TO DO.
Copy exactly the lines of the data below that run from the line holding "ils des villages français ?" through the line holding "pronounce French sounds well?", both ends included.

TASK MATERIAL.
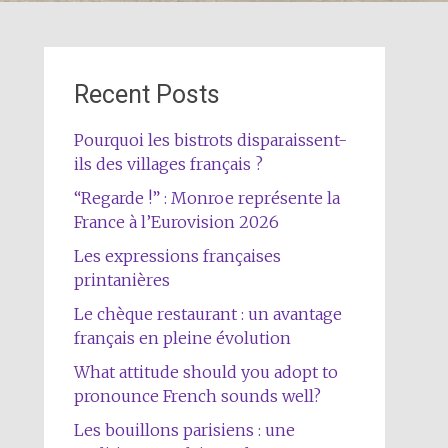
Recent Posts
Pourquoi les bistrots disparaissent-
ils des villages français ?
“Regarde !” : Monroe représente la
France à l’Eurovision 2026
Les expressions françaises
printanières
Le chèque restaurant : un avantage
français en pleine évolution
What attitude should you adopt to
pronounce French sounds well?
Les bouillons parisiens : une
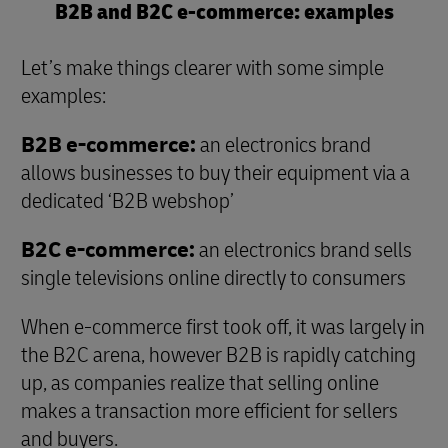
B2B and B2C e-commerce: examples
Let’s make things clearer with some simple
examples:
B2B e-commerce:
an electronics brand
allows businesses to buy their equipment via a
dedicated ‘B2B webshop’
B2C e-commerce:
an electronics brand sells
single televisions online directly to consumers
When e-commerce first took off, it was largely in
the B2C arena, however B2B is rapidly catching
up, as companies realize that selling online
makes a transaction more efficient for sellers
and buyers.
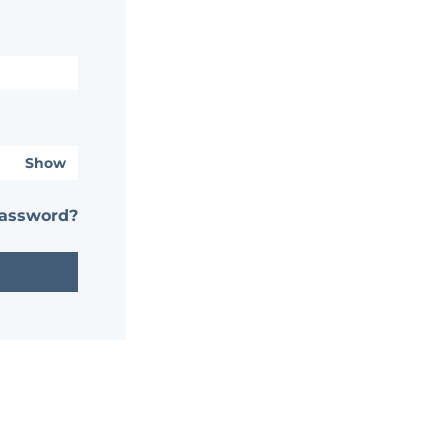
Show
password?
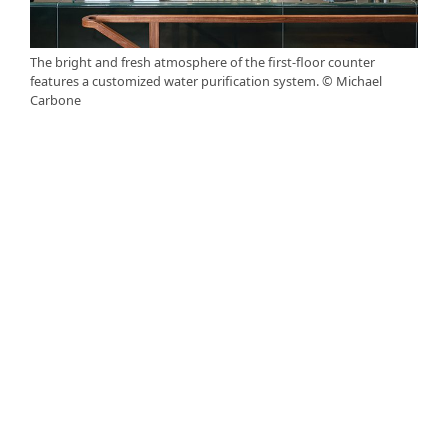
The bright and fresh atmosphere of the first-floor counter
features a customized water purification system. © Michael
Carbone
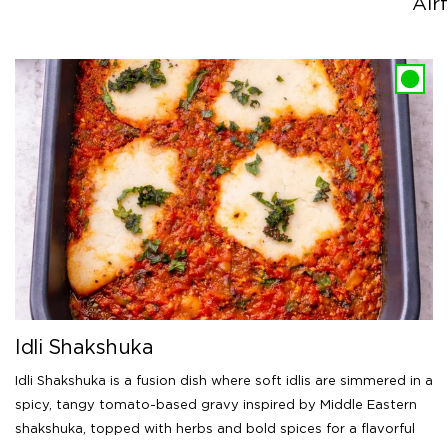
Airf
Idli Shakshuka
Idli Shakshuka is a fusion dish where soft idlis are simmered in a
spicy, tangy tomato-based gravy inspired by Middle Eastern
shakshuka, topped with herbs and bold spices for a flavorful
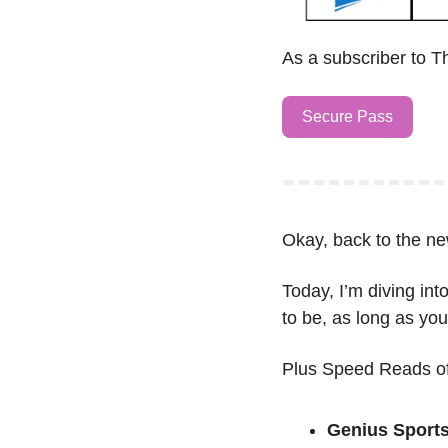
As a subscriber to T
Secure Pass
Okay, back to the ne
Today, I’m diving into
to be, as long as yo
Plus Speed Reads of
Genius Sport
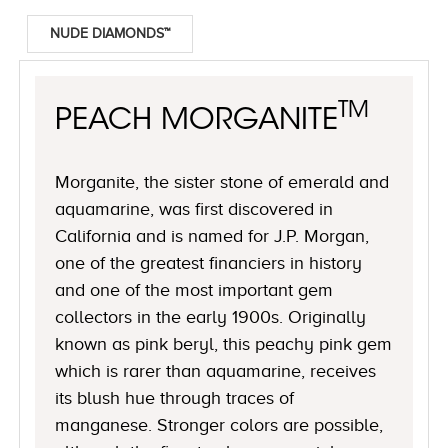
NUDE DIAMONDS™
TM
PEACH MORGANITE
Morganite, the sister stone of emerald and
aquamarine, was first discovered in
California and is named for J.P. Morgan,
one of the greatest financiers in history
and one of the most important gem
collectors in the early 1900s. Originally
known as pink beryl, this peachy pink gem
which is rarer than aquamarine, receives
its blush hue through traces of
manganese. Stronger colors are possible,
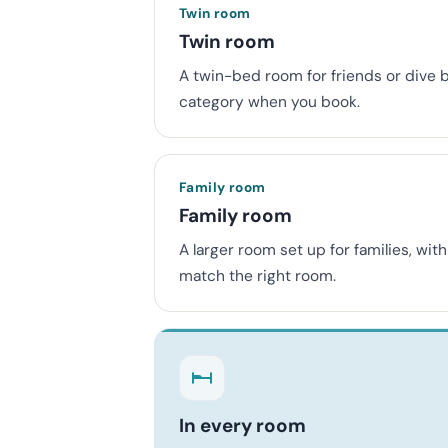
Twin room
Twin room
A twin-bed room for friends or dive 
category when you book.
Family room
Family room
A larger room set up for families, wi
match the right room.
In every room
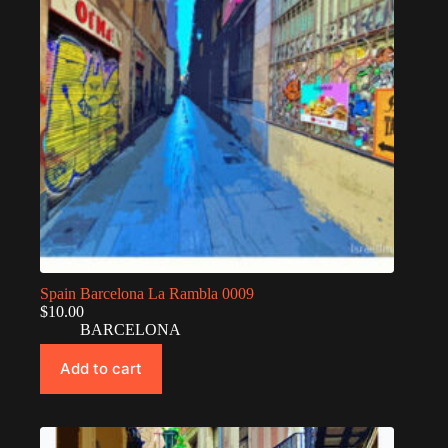
Spain Barcelona La Rambla 0009
$
10.00
BARCELONA
Add to cart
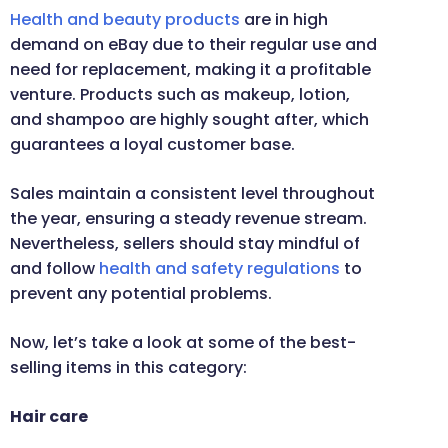
Health and beauty products
are in high
demand on eBay due to their regular use and
need for replacement, making it a profitable
venture. Products such as makeup, lotion,
and shampoo are highly sought after, which
guarantees a loyal customer base.
Sales maintain a consistent level throughout
the year, ensuring a steady revenue stream.
Nevertheless, sellers should stay mindful of
and follow
health and safety regulations
to
prevent any potential problems.
Now, let’s take a look at some of the best-
selling items in this category:
Hair care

YOUR RESPONSE.
ils des villages français ?
“Regarde !” : Monroe représente la
France à l’Eurovision 2026
Les expressions françaises
printanières
Le chèque restaurant : un avantage
français en pleine évolution
What attitude should you adopt to
pronounce French sounds well?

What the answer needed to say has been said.